其他
数据处理过程中有的是意外
明天和意外,哪一个先到来呢?
在运行picard的时候,总是报错,如下;
To get help, see http://broadinstitute.github.io/picard/index.html#GettingHelp
Exception in thread "main" picard.PicardException: Start on sequence 'chr10' was past the end: 133797422 < 133805459
从字面上很难理解, 我查看了一些,最新版的hg38基因组里面的10号染色体长度是133797422 ,那么为什么我的bed文件里面会超出呢?
再查看,发现是这个基因在作怪:
10 132104808 132104942 JAKMIP3
10 132117076 132117573 JAKMIP3
10 132133311 132133526 JAKMIP3
10 132135040 132135159 JAKMIP3
10 132135929 132136075 JAKMIP3
10 132137018 132137149 JAKMIP3
10 132137253 132137288 JAKMIP3
10 132138118 132138177 JAKMIP3
10 132140450 132140578 JAKMIP3
10 132141919 132142047 JAKMIP3
10 132145106 132145189 JAKMIP3
10 132145517 132145579 JAKMIP3
10 132147951 132148049 JAKMIP3
10 132149411 132149509 JAKMIP3
10 132149981 132150034 JAKMIP3
10 132152957 132153022 JAKMIP3
10 132153758 132153826 JAKMIP3
10 132153912 132153989 JAKMIP3
10 132163208 132163411 JAKMIP3
10 132164669 132164734 JAKMIP3
10 132166982 132167032 JAKMIP3
10 133805458 133805541 JAKMIP3
10 133808600 133808683 JAKMIP3
10 133809011 133809073 JAKMIP3
10 133811445 133811543 JAKMIP3
10 133812905 133813003 JAKMIP3
10 133813475 133813528 JAKMIP3
10 133816451 133816516 JAKMIP3
10 133817252 133817320 JAKMIP3
10 133817406 133817483 JAKMIP3
10 133826702 133826905 JAKMIP3
10 133828163 133828228 JAKMIP3
10 133830476 133830526 JAKMIP3
为什么这个基因有两个完全不一样的坐标呢? http://www.genecards.org/cgi-bin/carddisp.pl?gene=JAKMIP3
Genomic Locations for JAKMIP3 Gene
Genomic Locations for JAKMIP3 Gene
chr10:132,036,107-132,184,809 (GRCh38/hg38)
Size:148,703 bases
Orientation:Plus strand
chr10:133,918,175-133,998,313 (GRCh37/hg19)

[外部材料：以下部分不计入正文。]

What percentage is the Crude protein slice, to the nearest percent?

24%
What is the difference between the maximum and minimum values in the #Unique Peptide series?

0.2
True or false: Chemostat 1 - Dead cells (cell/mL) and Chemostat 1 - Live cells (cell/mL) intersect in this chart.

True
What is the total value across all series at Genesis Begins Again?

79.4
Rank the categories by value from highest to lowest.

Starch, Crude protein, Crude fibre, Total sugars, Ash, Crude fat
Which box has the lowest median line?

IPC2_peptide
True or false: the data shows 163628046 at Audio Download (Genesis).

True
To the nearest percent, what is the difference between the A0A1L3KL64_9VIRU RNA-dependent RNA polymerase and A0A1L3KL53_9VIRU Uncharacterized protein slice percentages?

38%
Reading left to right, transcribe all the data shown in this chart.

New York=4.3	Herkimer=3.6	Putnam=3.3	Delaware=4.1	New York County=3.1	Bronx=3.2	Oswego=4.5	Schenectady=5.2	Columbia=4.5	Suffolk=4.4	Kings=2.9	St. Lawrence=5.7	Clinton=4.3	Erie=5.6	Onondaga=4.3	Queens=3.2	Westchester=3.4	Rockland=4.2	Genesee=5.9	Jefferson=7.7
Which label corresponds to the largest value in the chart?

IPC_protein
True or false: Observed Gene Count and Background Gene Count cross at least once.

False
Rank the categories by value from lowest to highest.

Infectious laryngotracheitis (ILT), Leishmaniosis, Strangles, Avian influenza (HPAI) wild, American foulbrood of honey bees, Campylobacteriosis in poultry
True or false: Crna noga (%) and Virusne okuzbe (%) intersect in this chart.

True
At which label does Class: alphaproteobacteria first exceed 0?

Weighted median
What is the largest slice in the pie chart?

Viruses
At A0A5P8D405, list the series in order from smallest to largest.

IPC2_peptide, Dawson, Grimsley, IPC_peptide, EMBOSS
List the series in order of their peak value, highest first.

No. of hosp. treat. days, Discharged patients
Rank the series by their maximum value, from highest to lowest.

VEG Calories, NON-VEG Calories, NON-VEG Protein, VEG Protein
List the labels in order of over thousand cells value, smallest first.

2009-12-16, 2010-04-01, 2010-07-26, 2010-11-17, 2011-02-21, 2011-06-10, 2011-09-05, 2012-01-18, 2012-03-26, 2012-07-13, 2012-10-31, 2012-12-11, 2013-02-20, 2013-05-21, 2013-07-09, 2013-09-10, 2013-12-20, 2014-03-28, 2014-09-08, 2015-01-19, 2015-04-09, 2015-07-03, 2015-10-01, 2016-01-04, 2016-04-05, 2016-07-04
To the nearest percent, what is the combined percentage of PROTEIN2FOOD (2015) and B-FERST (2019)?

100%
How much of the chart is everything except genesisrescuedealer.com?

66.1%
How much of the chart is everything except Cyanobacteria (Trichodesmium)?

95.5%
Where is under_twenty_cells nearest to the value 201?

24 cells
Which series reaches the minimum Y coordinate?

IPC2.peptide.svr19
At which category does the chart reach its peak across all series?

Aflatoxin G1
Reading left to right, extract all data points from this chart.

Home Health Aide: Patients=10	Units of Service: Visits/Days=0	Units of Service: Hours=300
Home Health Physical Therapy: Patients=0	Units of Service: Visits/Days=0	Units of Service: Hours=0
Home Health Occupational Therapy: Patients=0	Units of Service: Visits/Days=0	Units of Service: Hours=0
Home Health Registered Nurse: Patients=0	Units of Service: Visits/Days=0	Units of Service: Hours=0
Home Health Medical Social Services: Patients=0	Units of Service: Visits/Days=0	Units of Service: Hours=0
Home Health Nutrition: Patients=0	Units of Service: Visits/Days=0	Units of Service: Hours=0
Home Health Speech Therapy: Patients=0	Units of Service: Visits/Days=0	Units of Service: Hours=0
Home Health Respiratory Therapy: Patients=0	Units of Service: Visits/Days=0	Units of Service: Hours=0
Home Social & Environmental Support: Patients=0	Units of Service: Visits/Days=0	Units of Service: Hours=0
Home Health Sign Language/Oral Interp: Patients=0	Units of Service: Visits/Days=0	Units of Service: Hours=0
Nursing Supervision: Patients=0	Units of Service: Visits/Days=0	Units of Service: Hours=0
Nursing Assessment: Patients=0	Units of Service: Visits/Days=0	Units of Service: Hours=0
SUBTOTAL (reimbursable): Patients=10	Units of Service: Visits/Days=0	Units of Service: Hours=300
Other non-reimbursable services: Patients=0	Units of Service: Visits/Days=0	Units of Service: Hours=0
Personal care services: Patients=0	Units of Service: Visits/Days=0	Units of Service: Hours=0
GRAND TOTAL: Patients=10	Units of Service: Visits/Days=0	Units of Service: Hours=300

似乎是我把hg19的这个坐标混入了hg38,那我为什么会犯这个错误呢?
我是在CCDS数据库里面下载了 CCDS.20160908.txt
文件,然后:
cat CCDS.20160908.txt |perl -alne '{/\[(.*?)\]/;next unless $1;$gene=$F[2];$exons=$1;$exons=~s/\s//g;$exons=~s/-/\t/g;print "$F[0]\t$_\t$gene" foreach split/,/,$exons;}'|sort -u |bedtools sort -i >exon_probe.hg38.gene.bed
我以为我理解了 CCDS.20160908.txt
文件的规律,所以上面的代码是正确的,但是它并不准备,我搜索 JAKMIP3这个基因如下:
10 NC_000010.9 JAKMIP3 282973 CCDS7664.1 Withdrawn + 133805458 133830526 [133805458-133805541, 133808600-133808683, 133809011-133809073, 133811445-133811543, 133812905-133813003, 133813475-133813528, 133816451-133816516, 133817252-133817320, 133817406-133817483, 133826702-133826905, 133828163-133828228, 133830476-133830526] Identical
10 NC_000010.11 JAKMIP3 282973 CCDS44494.1 Public + 132104808 132167032 [132104808-132104942, 132117076-132117573, 132133311-132133526, 132135040-132135159, 132135929-132136075, 132137018-132137149, 132137253-132137288, 132138118-132138177, 132140450-132140578, 132141919-132142047, 132145106-132145189, 132145517-132145579, 132147951-132148049, 132149411-132149509, 132149981-132150034, 132152957-132153022, 132153758-132153826, 132153912-132153989, 132163208-132163411, 132164669-132164734, 132166982-132167032] Identical
很意外吧,它的确在CCDS数据库里面被记录了两个坐标,O(∩_∩)O哈哈~
值得注意的是第五列表明这两个记录其实是不一样的,我再统计一下:
32534 Public
7 Reviewed, update pending
4 Under review, update
15 Under review, withdrawal
1731 Withdrawn
6 Withdrawn, inconsistent annotation
既然Withdrawn的记录那么少,而且在JAKMIP3这个基因我可以肯定它是错误的,所以应该是要舍弃的。
新的代码如下:
cat CCDS.20160908.txt |grep -w -v Withdrawn|perl -alne '{/\[(.*?)\]/;next unless $1;$gene=$F[2];$exons=$1;$exons=~s/\s//g;$exons=~s/-/\t/g;print "$F[0]\t$_\t$gene" foreach split/,/,$exons;}'|sort -u |bedtools sort -i >exon_probe.hg38.gene.bed
问题解决咯~
细思极恐,为什么这个错误我直到现在才发现呢?而CCDS数据库我使用了超过两年了,那么之前的其它软件为什么不报错呢?他们是忽略了我的input错误吗?